→ **Text block**:
____

The lab is typically divided among sections of up to 24 students. Because of physical distancing restrictions, this fall has seen that number cut in half to 12. In Hite’s section, most students are on track for fall graduation, which underlines its importance as a course. The reduced number means that Hite is able to focus his attention more on individuals.

To implement the pandemic protocols, the department invested in buying new equipment for students. Ultraviolet-visible (UV-Vis) spectrophotometers are important diagnostic tools that are frequently used in the lab.

Previously, students had shared UV-Vis spectrophotometers, which took up a 3-foot-by-4-foot space on the bench, and also required a computer and monitor. Now, each student has their own instrument, which have advanced significantly. The new models are less than half the size of the old ones, and have touchscreens and USB ports that eliminate the need for a computer hook-up.

“They’re working out really well,” Hite said. “Each student is getting a ton of hands-on experience ‘seeing’ enzymes function by collecting data from these spectrophotometers. They can observe their own errors. And they’re constantly getting feedback from the instructor on doing this right, doing this wrong.”

Students in BCHM 4124 benefit enormously from the in-person experience.

“It’s the difference between an architect and builder,” Hite said. “If I were to do it for them and just hand them the data, they wouldn’t learn that iterative process of improvement — for example, being careful when using the pipette to inject a certain volume of reagent into a cuvette. I just don’t think you can achieve the same amount of value in terms of hands-on skills in a lab class like this with online modules.”

But that’s not the case in every class. Take Hite’s first-year experience course, which is split between two sections of 68 and 73 students. When the semester began, Hite taught the course in a hybrid format, with some students attending in-person and others online. The classroom in Engel Hall could previously house all of the students in a given section, but because of physical distancing protocols, that number dropped to 18.

That split wasn’t working well in practice, so the university shifted it entirely online three weeks in. Hite said that shift has made the class much better.

“First-year experience is not so content heavy — it’s more to foster a sense of community with the department and university,” Hite said.

While it might seem like building community makes more sense for an in-person environment, physical distancing requirements and the in-person/online split made that difficult. The online version uses breakout rooms that facilitate small-group conversations in a way that appears to be succeeding.

____

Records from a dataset
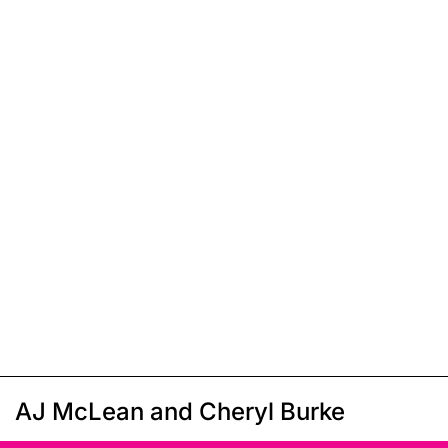
AJ McLean and Cheryl Burke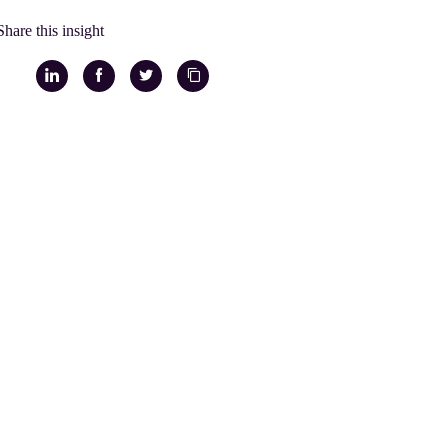
Share this insight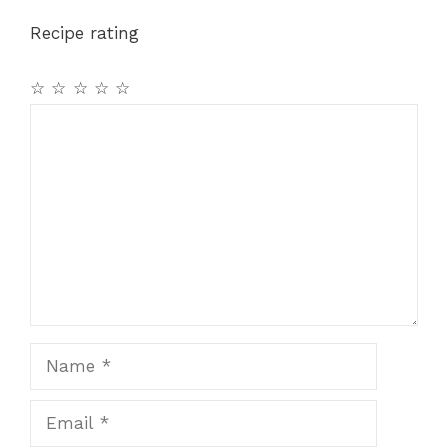
o
p
m
Recipe rating
o
p
k
☆
☆
☆
☆
☆
Comment
Name
Email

____

→ **Problem details**:
Quote the passage about Hite's classes under physical distancing, starting at "But that’s not" and ending at "class much better.". The items are not needed.

→ **Worked solution**:
But that’s not the case in every class. Take Hite’s first-year experience course, which is split between two sections of 68 and 73 students. When the semester began, Hite taught the course in a hybrid format, with some students attending in-person and others online. The classroom in Engel Hall could previously house all of the students in a given section, but because of physical distancing protocols, that number dropped to 18.

That split wasn’t working well in practice, so the university shifted it entirely online three weeks in. Hite said that shift has made the class much better.